I lived with my Granny: my Father and Stepmother had a house about 3-4 miles away, I would often visit and spend weekends there, it was always interesting. Their house was the weekly meeting place for the local communist party, it seemed like every weekend there was a meeting that quickly degenerated into a party: a party being a good sized group of people sitting around drinking, smoking and discussing everything under the sun. I quickly understood who uncle Joe was, even though we didn’t have any family members by that name. Marx and Lenin were names as familiar to me as many of those on the BBC but I didn’t know much about them though I heard their names often enough. When the weather was nice on a Sunday, and sometimes even when it wasn’t, we’d all go for long hikes across the moors in Derbyshire which probably has something to do with why John Webster and I spent so much time out there also. These hikes comprised about a dozen adults and me, me in short pants and on one occasion with my boots on the wrong feet, this wasn’t discovered until we’d walked many miles! They always ended at a country pub where everyone except me went in to continue setting the world in order and strategically planning how we should fight the war to aid our Red Army allies. Kids not being allowed in pubs I got to sit outside on the steps with a bag of crisps and a lemonade and as I sit here writing this 60 odd years later there’s a photo of us all on one of our hikes pinned on the wall in front of me, I remember every one of them and all their names.

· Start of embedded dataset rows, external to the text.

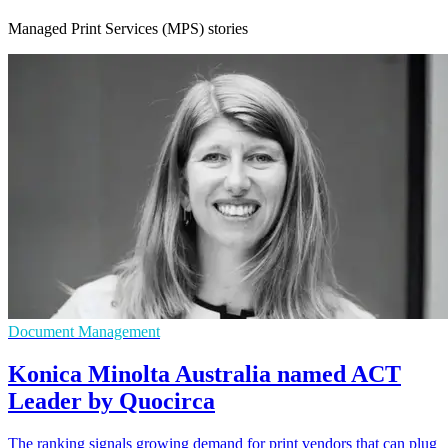
Managed Print Services (MPS) stories
Document Management
Konica Minolta Australia named ACT
Leader by Quocirca
The ranking signals growing demand for print vendors that can plug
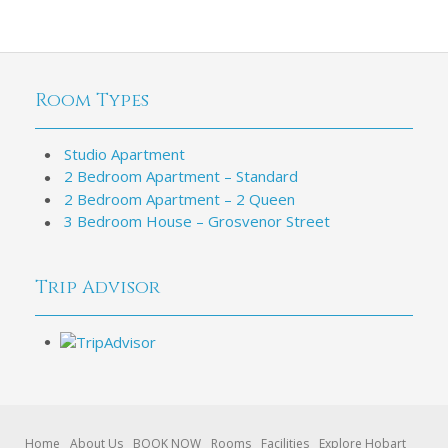
Room Types
Studio Apartment
2 Bedroom Apartment – Standard
2 Bedroom Apartment – 2 Queen
3 Bedroom House – Grosvenor Street
Trip Advisor
Home
About Us
BOOK NOW
Rooms
Facilities
Explore Hobart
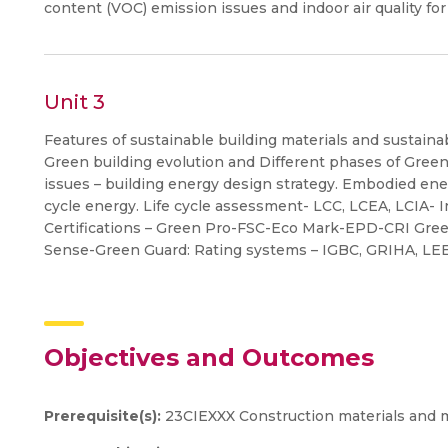
content (VOC) emission issues and indoor air quality for
Unit 3
Features of sustainable building materials and sustaina
Green building evolution and Different phases of Gree
issues – building energy design strategy. Embodied ener
cycle energy. Life cycle assessment- LCC, LCEA, LCIA- I
Certifications – Green Pro-FSC-Eco Mark-EPD-CRI Gree
Sense-Green Guard: Rating systems – IGBC, GRIHA, L
Objectives and Outcomes
Prerequisite(s):
23CIEXXX Construction materials and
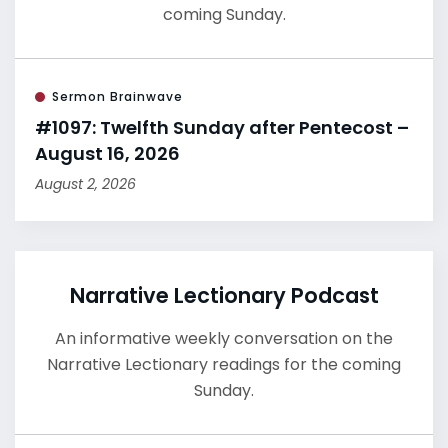
coming Sunday.
Sermon Brainwave
#1097: Twelfth Sunday after Pentecost –
August 16, 2026
August 2, 2026
Narrative Lectionary Podcast
An informative weekly conversation on the
Narrative Lectionary readings for the coming
Sunday.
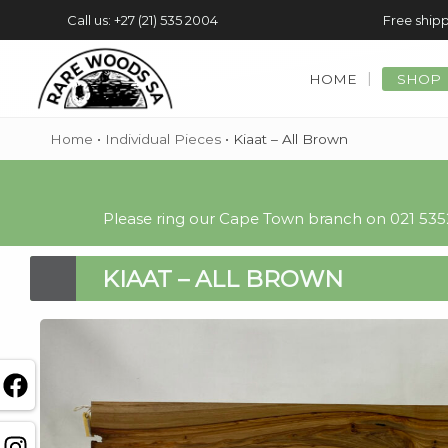
Call us: +27 (21) 535 2004
Free shipp
HOME
SHOP
Home
•
Individual Pieces
•
Kiaat – All Brown
Please ring our Cape Town branch on 021 5352
KIAAT – ALL BROWN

On other occasions when the air-raid sirens went off at night we’d go out walking in the city: it seems like all the raids were at night. We’d leave the house and walk towards the outskirts of the city where there were hills with clear views of parts of Sheffield and often as we sat there during the air raids we’d see the results of bombs with fires and explosions off in the distance and my father always knew which area it was, I remember him once saying “Attercliff’s getting a pasting tonight!” There would always be barrage balloons, search lights and ack-ack fire but I never saw an enemy bomber get hit, though any that did get shot down wound up on bomb sites for the public to see and that was always a treat for those of us fascinated by German planes. Other times when we’d walk during the raids we’d go from one air-raid shelter to the next, they were scattered all over the city and usually fairly close to each other. Some houses had their own Anderson shelters buried in the back garden, the public shelters that we visited were very strongly built, ie 18” brick walls with baffles at the entrance and no windows and very thick concrete slab roofs. There was no lighting or heating just a platform bench that ran around the walls. People would leave their houses and go into the shelters usually bringing blankets and candles and guitars and accordians: it seems like every shelter we visited had a sing-song going on, there was a long list of songs that everybody knew by heart: “We’ll meet again” “White Cliffs of Dover” “Seigfreid Line” “Bless ‘em All” etc.

One clear summer day I was out playing by myself when I looked up and saw a sight like nothing I’d ever seen before. There were hundreds of allied planes circling around and around and forming up into formations. They were all bombers or transports, lots of DC3 Dakotas and Lancasters, no fighters and each one had something I’d never seen before: they all had black and white stripes on the wings and the fuselages. I had no idea what that meant but I was very intrigued. That night on BBC 9 o’clock news the announcer said “Today the allied invasion of occupied Europe has begun....” D Day had started and everyday thereafter we listened to reports from correspondents with the troops as they advanced towards Berlin. I have no memory of VE day and I’m at a loss to understand why since I can remember in vivid detail the street party that we had for VJ day.

For almost everyone in Europe the war was a terrible time, a time of separation and losses, of terrible fear, of shortages and rationing and of emotional turmoil, but for kids, particularly boys of my age in my environment, it was the most exciting time to grow up.

1 comment:

ejaydee said...

Another great story, but what are ack-ack fires?